The Fed's beige book confirms what we've been telling you: The economic recovery has not gotten underway. In fact, the economy is weakening even more. There are only pockets of strength, namely in the housing and auto sales sectors. And these, too, may be starting to cool.

First, the auto industry has been forced to extend its zero-percent financing deals into the 2003 season. Initially, these incentives were just being used as a stop-gap measure to pump up spending after the September 11 attacks last year. Now, they have become a permanent fixture.

But that's not exactly good business for the auto industry. Car manufacturers with their own credit departments, like Ford and GM (Ford Motor Credit and GMAC Financing), have already lost income from financing plans in this deal.

Now, there is a glut of used cars on dealers' lots. That means dealers will need to lower the price of used cars to unload their inventory. And as used-car pricing becomes more competitive, car manufacturers will be forced to lower the price of new cars. It becomes a devastating spiral of deflation.

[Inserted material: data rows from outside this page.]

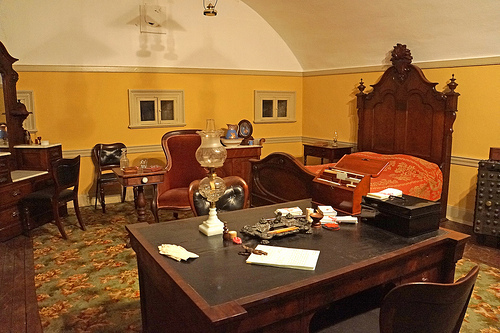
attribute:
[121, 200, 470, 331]
desk — inlaid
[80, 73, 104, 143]
wall — yellow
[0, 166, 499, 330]
carpet — gold, green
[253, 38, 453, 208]
bed — red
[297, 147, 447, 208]
bedspread — orange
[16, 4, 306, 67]
wall — white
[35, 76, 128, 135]
wall — dark yellow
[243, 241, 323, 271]
paper — white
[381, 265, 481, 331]
chair — brown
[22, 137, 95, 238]
furniture — wood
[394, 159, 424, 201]
blanket — red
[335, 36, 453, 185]
headboard — large, brown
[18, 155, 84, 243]
chair — brown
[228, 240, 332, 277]
papers — white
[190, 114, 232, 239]
lamp — clear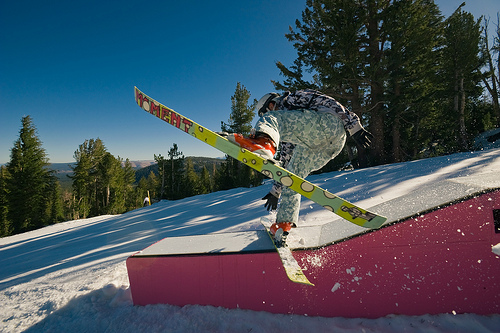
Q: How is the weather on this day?
A: It is clear.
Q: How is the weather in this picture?
A: It is clear.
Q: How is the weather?
A: It is clear.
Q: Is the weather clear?
A: Yes, it is clear.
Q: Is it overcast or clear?
A: It is clear.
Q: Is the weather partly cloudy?
A: No, it is clear.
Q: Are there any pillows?
A: No, there are no pillows.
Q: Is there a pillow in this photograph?
A: No, there are no pillows.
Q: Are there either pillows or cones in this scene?
A: No, there are no pillows or cones.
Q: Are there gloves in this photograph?
A: Yes, there are gloves.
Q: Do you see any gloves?
A: Yes, there are gloves.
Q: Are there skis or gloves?
A: Yes, there are gloves.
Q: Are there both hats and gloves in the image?
A: No, there are gloves but no hats.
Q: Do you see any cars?
A: No, there are no cars.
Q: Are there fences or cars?
A: No, there are no cars or fences.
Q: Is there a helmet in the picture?
A: Yes, there is a helmet.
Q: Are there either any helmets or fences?
A: Yes, there is a helmet.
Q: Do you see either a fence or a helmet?
A: Yes, there is a helmet.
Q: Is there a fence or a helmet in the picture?
A: Yes, there is a helmet.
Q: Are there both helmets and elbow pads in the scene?
A: No, there is a helmet but no elbow pads.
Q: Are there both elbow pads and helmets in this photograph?
A: No, there is a helmet but no elbow pads.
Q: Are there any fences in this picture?
A: No, there are no fences.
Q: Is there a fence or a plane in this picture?
A: No, there are no fences or airplanes.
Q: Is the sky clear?
A: Yes, the sky is clear.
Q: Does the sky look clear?
A: Yes, the sky is clear.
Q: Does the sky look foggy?
A: No, the sky is clear.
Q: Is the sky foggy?
A: No, the sky is clear.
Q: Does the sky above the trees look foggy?
A: No, the sky is clear.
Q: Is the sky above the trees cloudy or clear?
A: The sky is clear.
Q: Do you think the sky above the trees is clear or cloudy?
A: The sky is clear.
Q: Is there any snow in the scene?
A: Yes, there is snow.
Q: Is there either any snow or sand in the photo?
A: Yes, there is snow.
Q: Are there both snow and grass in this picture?
A: No, there is snow but no grass.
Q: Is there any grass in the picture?
A: No, there is no grass.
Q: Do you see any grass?
A: No, there is no grass.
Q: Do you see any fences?
A: No, there are no fences.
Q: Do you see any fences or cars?
A: No, there are no fences or cars.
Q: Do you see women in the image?
A: No, there are no women.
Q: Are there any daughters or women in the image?
A: No, there are no women or daughters.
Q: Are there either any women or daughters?
A: No, there are no women or daughters.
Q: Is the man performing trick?
A: Yes, the man is performing trick.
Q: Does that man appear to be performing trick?
A: Yes, the man is performing trick.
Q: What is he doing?
A: The man is performing trick.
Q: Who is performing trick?
A: The man is performing trick.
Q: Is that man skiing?
A: No, the man is performing trick.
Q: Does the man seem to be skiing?
A: No, the man is performing trick.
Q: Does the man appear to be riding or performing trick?
A: The man is performing trick.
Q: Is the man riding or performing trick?
A: The man is performing trick.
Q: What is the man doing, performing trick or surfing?
A: The man is performing trick.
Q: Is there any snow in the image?
A: Yes, there is snow.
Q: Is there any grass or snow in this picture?
A: Yes, there is snow.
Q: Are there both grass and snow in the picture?
A: No, there is snow but no grass.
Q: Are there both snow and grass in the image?
A: No, there is snow but no grass.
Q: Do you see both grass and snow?
A: No, there is snow but no grass.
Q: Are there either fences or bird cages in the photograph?
A: No, there are no fences or bird cages.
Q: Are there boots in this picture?
A: Yes, there are boots.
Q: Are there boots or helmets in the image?
A: Yes, there are boots.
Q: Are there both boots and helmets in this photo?
A: Yes, there are both boots and a helmet.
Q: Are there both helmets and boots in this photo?
A: Yes, there are both boots and a helmet.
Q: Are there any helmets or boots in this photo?
A: Yes, there are boots.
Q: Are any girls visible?
A: No, there are no girls.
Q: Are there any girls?
A: No, there are no girls.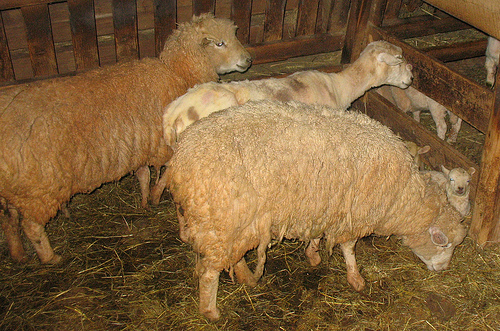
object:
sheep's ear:
[429, 228, 450, 247]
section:
[356, 0, 500, 253]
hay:
[8, 198, 493, 328]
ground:
[6, 193, 498, 329]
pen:
[5, 11, 36, 81]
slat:
[261, 1, 286, 45]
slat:
[329, 2, 346, 35]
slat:
[230, 2, 249, 47]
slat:
[366, 25, 489, 132]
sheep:
[423, 165, 476, 218]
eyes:
[399, 63, 403, 66]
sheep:
[162, 103, 472, 317]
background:
[1, 1, 498, 330]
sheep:
[1, 13, 249, 265]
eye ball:
[218, 43, 223, 46]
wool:
[210, 131, 385, 191]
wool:
[30, 89, 147, 139]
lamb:
[157, 39, 416, 172]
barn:
[2, 0, 500, 328]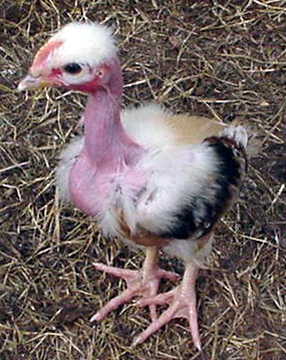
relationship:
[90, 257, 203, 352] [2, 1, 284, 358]
feet in grass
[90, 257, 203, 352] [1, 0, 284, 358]
feet in dirt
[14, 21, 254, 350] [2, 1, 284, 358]
baby turkey standing in grass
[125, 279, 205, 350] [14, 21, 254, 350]
foot of baby turkey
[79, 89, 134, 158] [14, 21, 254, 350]
neck of baby turkey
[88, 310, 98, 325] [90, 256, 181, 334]
nail on end of foot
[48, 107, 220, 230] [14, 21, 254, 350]
fur on baby turkey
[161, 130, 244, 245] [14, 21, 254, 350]
fur on baby turkey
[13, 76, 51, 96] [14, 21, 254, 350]
beak on baby turkey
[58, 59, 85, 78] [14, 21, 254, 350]
eye on baby turkey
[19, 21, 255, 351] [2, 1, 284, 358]
baby turkey standing on grass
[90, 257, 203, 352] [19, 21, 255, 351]
feet of a baby turkey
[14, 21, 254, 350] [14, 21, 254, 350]
baby turkey of a baby turkey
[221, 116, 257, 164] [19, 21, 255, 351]
tail of a baby turkey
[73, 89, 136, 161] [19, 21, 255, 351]
neck of a baby turkey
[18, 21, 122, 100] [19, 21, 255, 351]
head of a baby turkey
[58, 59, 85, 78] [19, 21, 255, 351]
eye of a baby turkey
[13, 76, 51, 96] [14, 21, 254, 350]
beak of a baby turkey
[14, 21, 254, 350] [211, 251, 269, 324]
baby turkey on ground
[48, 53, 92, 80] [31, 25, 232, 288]
eye on duck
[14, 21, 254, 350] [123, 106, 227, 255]
baby turkey with feathers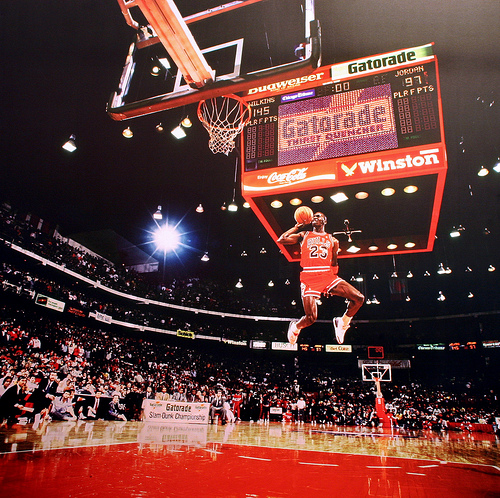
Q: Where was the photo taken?
A: It was taken at the stadium.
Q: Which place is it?
A: It is a stadium.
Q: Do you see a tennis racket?
A: No, there are no rackets.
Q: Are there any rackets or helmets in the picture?
A: No, there are no rackets or helmets.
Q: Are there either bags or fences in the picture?
A: No, there are no fences or bags.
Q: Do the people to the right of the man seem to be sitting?
A: Yes, the people are sitting.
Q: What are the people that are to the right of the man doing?
A: The people are sitting.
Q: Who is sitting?
A: The people are sitting.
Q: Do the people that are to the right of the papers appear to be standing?
A: No, the people are sitting.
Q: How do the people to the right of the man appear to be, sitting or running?
A: The people are sitting.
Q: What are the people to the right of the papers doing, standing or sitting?
A: The people are sitting.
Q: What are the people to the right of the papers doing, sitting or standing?
A: The people are sitting.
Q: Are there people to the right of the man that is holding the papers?
A: Yes, there are people to the right of the man.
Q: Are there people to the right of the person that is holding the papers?
A: Yes, there are people to the right of the man.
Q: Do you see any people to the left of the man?
A: No, the people are to the right of the man.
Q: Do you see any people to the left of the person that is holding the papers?
A: No, the people are to the right of the man.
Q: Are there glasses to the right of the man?
A: No, there are people to the right of the man.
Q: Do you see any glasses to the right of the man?
A: No, there are people to the right of the man.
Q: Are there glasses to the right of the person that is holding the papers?
A: No, there are people to the right of the man.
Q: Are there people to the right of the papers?
A: Yes, there are people to the right of the papers.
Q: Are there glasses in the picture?
A: No, there are no glasses.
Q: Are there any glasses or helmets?
A: No, there are no glasses or helmets.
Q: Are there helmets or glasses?
A: No, there are no glasses or helmets.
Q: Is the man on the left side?
A: Yes, the man is on the left of the image.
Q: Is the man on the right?
A: No, the man is on the left of the image.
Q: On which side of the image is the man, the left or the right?
A: The man is on the left of the image.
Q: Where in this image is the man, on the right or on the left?
A: The man is on the left of the image.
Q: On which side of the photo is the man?
A: The man is on the left of the image.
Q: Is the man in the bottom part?
A: Yes, the man is in the bottom of the image.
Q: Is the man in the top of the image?
A: No, the man is in the bottom of the image.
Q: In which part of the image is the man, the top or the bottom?
A: The man is in the bottom of the image.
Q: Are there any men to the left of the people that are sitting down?
A: Yes, there is a man to the left of the people.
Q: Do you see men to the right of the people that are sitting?
A: No, the man is to the left of the people.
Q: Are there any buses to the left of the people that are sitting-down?
A: No, there is a man to the left of the people.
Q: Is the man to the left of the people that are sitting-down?
A: Yes, the man is to the left of the people.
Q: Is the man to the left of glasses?
A: No, the man is to the left of the people.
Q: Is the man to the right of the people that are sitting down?
A: No, the man is to the left of the people.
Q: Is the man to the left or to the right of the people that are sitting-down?
A: The man is to the left of the people.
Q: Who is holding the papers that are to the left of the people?
A: The man is holding the papers.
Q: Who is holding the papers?
A: The man is holding the papers.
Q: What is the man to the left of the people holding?
A: The man is holding the papers.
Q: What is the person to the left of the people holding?
A: The man is holding the papers.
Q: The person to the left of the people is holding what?
A: The man is holding the papers.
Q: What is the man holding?
A: The man is holding the papers.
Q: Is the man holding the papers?
A: Yes, the man is holding the papers.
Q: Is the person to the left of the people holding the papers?
A: Yes, the man is holding the papers.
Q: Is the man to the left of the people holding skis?
A: No, the man is holding the papers.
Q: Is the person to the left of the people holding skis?
A: No, the man is holding the papers.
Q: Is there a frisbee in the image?
A: No, there are no frisbees.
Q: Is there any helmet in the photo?
A: No, there are no helmets.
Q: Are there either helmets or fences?
A: No, there are no helmets or fences.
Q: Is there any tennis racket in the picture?
A: No, there are no rackets.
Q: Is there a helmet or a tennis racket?
A: No, there are no rackets or helmets.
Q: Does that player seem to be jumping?
A: Yes, the player is jumping.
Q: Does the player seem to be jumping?
A: Yes, the player is jumping.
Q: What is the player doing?
A: The player is jumping.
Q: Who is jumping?
A: The player is jumping.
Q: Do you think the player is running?
A: No, the player is jumping.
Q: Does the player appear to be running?
A: No, the player is jumping.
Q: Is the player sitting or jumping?
A: The player is jumping.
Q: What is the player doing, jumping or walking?
A: The player is jumping.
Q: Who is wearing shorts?
A: The player is wearing shorts.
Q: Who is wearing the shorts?
A: The player is wearing shorts.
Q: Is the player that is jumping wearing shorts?
A: Yes, the player is wearing shorts.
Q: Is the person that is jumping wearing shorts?
A: Yes, the player is wearing shorts.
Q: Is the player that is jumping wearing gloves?
A: No, the player is wearing shorts.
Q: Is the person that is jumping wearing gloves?
A: No, the player is wearing shorts.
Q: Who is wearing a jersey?
A: The player is wearing a jersey.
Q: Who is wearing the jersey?
A: The player is wearing a jersey.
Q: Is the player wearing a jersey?
A: Yes, the player is wearing a jersey.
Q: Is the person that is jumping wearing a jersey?
A: Yes, the player is wearing a jersey.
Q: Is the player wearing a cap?
A: No, the player is wearing a jersey.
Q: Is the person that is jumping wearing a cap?
A: No, the player is wearing a jersey.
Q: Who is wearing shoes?
A: The player is wearing shoes.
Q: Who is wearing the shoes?
A: The player is wearing shoes.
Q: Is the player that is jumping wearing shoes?
A: Yes, the player is wearing shoes.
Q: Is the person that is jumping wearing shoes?
A: Yes, the player is wearing shoes.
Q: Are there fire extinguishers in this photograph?
A: No, there are no fire extinguishers.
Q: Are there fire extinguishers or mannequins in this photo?
A: No, there are no fire extinguishers or mannequins.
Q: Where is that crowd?
A: The crowd is in the stadium.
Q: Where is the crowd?
A: The crowd is in the stadium.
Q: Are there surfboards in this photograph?
A: No, there are no surfboards.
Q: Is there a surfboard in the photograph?
A: No, there are no surfboards.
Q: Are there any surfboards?
A: No, there are no surfboards.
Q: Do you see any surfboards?
A: No, there are no surfboards.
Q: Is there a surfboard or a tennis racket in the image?
A: No, there are no surfboards or rackets.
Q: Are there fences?
A: No, there are no fences.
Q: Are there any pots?
A: No, there are no pots.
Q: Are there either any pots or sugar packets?
A: No, there are no pots or sugar packets.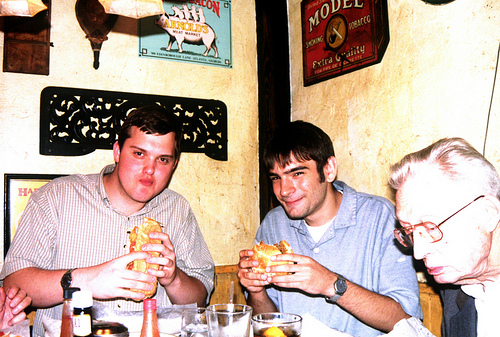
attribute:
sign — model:
[301, 0, 388, 86]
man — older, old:
[388, 140, 498, 333]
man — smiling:
[15, 69, 181, 308]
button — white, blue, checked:
[310, 243, 321, 255]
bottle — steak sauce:
[67, 287, 95, 334]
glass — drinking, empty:
[206, 300, 253, 335]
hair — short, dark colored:
[117, 104, 188, 150]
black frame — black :
[4, 172, 9, 259]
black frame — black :
[2, 172, 70, 179]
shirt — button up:
[22, 165, 217, 331]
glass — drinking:
[238, 307, 298, 334]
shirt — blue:
[239, 188, 414, 335]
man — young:
[237, 120, 423, 335]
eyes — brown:
[270, 170, 305, 178]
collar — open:
[91, 162, 160, 224]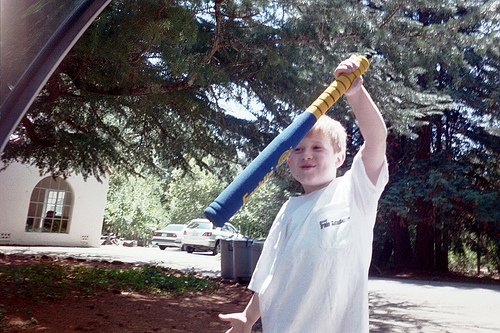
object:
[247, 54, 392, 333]
boy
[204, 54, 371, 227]
bat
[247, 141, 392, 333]
shirt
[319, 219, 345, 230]
letters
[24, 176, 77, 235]
window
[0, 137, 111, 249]
building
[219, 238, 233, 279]
trash can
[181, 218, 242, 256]
car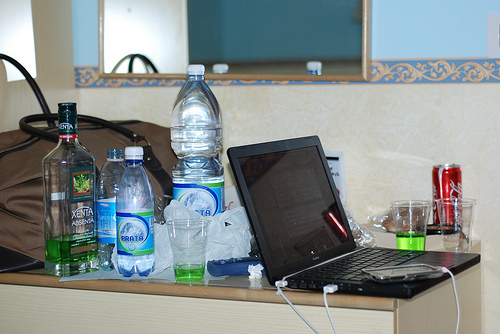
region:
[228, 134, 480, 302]
black laptop computer at edge of table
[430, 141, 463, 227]
soda can near a wall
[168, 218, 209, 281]
clear plastic cup with small amount of green liquid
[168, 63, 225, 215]
large water bottle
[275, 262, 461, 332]
electronic device connected to computer through white cord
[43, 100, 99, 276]
liquor bottle with green liquid inside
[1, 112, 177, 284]
large brown and black bag on table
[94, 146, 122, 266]
an uncapped water bottle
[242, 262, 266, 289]
crumpled piece of paper on table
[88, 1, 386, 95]
bottom section of a mirror on wall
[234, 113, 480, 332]
a laptop stands ready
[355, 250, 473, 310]
the phone is on a charger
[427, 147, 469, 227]
a coke can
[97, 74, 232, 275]
water bottles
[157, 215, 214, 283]
a green glass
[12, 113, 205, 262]
a brown duffle bag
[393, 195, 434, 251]
a half full glass of something green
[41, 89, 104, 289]
it appears this is a bottle of liquor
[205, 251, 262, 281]
a remote controller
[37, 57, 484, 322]
the area is quite messy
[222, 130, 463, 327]
the laptop is open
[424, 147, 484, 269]
a red soda can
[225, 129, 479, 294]
laptop on a counter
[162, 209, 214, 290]
cup on a counter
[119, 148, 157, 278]
bottle on the counter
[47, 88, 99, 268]
bottle on the counter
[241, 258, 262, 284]
garbage on the counter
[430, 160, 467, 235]
soda can on the counter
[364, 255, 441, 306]
phone charging on a computer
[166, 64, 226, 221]
bottle on the counter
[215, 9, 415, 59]
mirror behind counter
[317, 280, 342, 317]
plug in computer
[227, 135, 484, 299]
black computer on the counter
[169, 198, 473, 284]
plastic cups near computer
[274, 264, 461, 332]
white cord connected to computer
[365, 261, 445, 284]
cell phone connected to computer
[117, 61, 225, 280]
bottles of water on the counter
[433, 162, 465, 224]
Coca-Cola can near the computer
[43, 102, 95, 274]
bottle with green liquid on the counter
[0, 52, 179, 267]
brown duffle bag on the counter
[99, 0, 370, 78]
mirror on the wall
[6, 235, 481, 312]
a cluttered counter top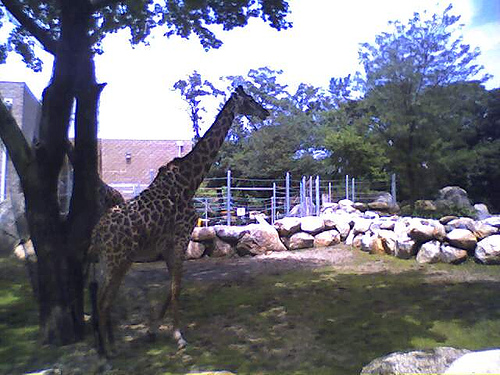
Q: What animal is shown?
A: Giraffe.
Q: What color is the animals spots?
A: Brown.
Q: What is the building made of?
A: Brick.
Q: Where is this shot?
A: Zoo.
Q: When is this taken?
A: Daytime.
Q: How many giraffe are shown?
A: 2.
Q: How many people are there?
A: 0.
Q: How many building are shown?
A: 1.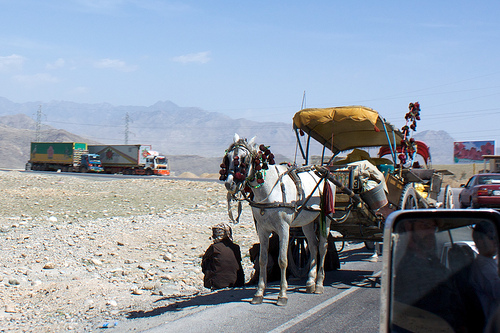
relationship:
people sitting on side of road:
[151, 117, 384, 292] [121, 175, 428, 303]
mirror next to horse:
[377, 205, 498, 332] [221, 134, 334, 314]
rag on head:
[214, 222, 232, 240] [214, 223, 232, 243]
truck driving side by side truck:
[27, 137, 104, 174] [86, 142, 171, 177]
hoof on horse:
[243, 287, 280, 307] [217, 135, 340, 304]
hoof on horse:
[279, 285, 290, 310] [217, 135, 340, 304]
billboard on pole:
[451, 137, 498, 167] [23, 97, 143, 151]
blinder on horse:
[237, 154, 249, 179] [221, 134, 334, 314]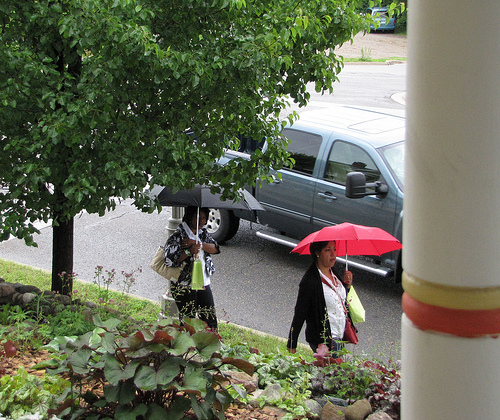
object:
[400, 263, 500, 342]
stripe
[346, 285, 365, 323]
bag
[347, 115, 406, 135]
sunroof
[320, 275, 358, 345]
purse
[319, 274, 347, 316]
strap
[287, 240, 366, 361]
person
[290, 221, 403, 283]
red umbrella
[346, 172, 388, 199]
mirror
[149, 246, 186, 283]
bag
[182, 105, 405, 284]
car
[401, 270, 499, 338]
ring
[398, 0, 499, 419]
pole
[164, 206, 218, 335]
person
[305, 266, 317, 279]
shoulder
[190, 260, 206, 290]
purse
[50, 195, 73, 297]
trunk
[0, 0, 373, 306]
tree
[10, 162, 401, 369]
pathway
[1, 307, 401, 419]
plants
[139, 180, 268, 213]
umbrella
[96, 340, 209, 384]
foliage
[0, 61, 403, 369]
road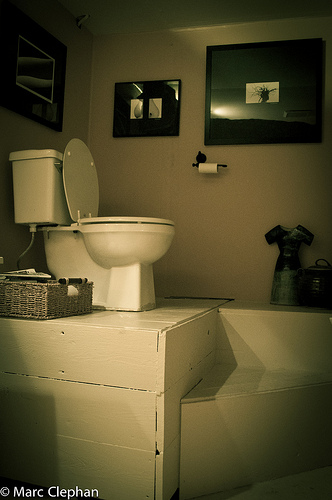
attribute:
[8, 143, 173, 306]
toilet — white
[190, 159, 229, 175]
towel — white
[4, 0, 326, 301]
wall — white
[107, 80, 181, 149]
frame — black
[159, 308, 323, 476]
stairs — white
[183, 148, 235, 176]
holder — black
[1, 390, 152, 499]
drawer — white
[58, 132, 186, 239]
seat — open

And when this happens, you can expect to see profits plunge.

Second, the housing boom is a bubble waiting to burst. Housing prices have climbed too much, too quickly. They are not sustainable, especially as the economy continues to slump.

The beige book points out that despite a strong housing market, commercial real estate and business lending was weak in late July and August. That's because businesses aren't expanding They're not looking for new space or new cash. And they're not looking for new employees -- which means that the job situation is likely to deteriorate even further in the months ahead.

If more jobs are cut and fewer new jobs are created, fewer Americans will be in the market for homes. And others may be looking to sell.